Data excerpts

>>

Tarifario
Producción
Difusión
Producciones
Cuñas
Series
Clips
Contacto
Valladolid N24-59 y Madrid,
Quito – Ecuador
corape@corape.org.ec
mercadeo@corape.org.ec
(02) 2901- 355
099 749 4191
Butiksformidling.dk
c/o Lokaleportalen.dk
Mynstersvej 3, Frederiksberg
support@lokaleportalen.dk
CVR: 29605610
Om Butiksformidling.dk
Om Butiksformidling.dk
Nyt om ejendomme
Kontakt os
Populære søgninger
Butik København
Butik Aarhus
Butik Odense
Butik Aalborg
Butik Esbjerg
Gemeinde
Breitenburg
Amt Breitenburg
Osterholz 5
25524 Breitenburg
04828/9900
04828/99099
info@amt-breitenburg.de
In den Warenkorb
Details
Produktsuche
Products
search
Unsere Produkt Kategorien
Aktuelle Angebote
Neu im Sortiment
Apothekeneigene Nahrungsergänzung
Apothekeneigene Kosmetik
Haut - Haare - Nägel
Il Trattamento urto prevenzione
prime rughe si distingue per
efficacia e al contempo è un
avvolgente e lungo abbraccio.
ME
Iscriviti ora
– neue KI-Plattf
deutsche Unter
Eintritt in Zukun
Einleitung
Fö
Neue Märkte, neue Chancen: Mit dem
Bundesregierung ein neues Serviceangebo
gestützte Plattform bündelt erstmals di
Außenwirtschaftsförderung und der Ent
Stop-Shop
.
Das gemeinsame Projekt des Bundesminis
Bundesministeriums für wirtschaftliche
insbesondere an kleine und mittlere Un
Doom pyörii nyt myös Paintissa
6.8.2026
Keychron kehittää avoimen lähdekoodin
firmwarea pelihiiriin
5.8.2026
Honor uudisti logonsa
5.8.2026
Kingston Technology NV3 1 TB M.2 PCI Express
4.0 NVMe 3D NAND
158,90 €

<<

Exercise objective:
Write out every line of the records above, keeping each one unchanged and in its original order.

Your solution:
Tarifario
Producción
Difusión
Producciones
Cuñas
Series
Clips
Contacto
Valladolid N24-59 y Madrid,
Quito – Ecuador
corape@corape.org.ec
mercadeo@corape.org.ec
(02) 2901- 355
099 749 4191
Butiksformidling.dk
c/o Lokaleportalen.dk
Mynstersvej 3, Frederiksberg
support@lokaleportalen.dk
CVR: 29605610
Om Butiksformidling.dk
Om Butiksformidling.dk
Nyt om ejendomme
Kontakt os
Populære søgninger
Butik København
Butik Aarhus
Butik Odense
Butik Aalborg
Butik Esbjerg
Gemeinde
Breitenburg
Amt Breitenburg
Osterholz 5
25524 Breitenburg
04828/9900
04828/99099
info@amt-breitenburg.de
In den Warenkorb
Details
Produktsuche
Products
search
Unsere Produkt Kategorien
Aktuelle Angebote
Neu im Sortiment
Apothekeneigene Nahrungsergänzung
Apothekeneigene Kosmetik
Haut - Haare - Nägel
Il Trattamento urto prevenzione
prime rughe si distingue per
efficacia e al contempo è un
avvolgente e lungo abbraccio.
ME
Iscriviti ora
– neue KI-Plattf
deutsche Unter
Eintritt in Zukun
Einleitung
Fö
Neue Märkte, neue Chancen: Mit dem
Bundesregierung ein neues Serviceangebo
gestützte Plattform bündelt erstmals di
Außenwirtschaftsförderung und der Ent
Stop-Shop
.
Das gemeinsame Projekt des Bundesminis
Bundesministeriums für wirtschaftliche
insbesondere an kleine und mittlere Un
Doom pyörii nyt myös Paintissa
6.8.2026
Keychron kehittää avoimen lähdekoodin
firmwarea pelihiiriin
5.8.2026
Honor uudisti logonsa
5.8.2026
Kingston Technology NV3 1 TB M.2 PCI Express
4.0 NVMe 3D NAND
158,90 €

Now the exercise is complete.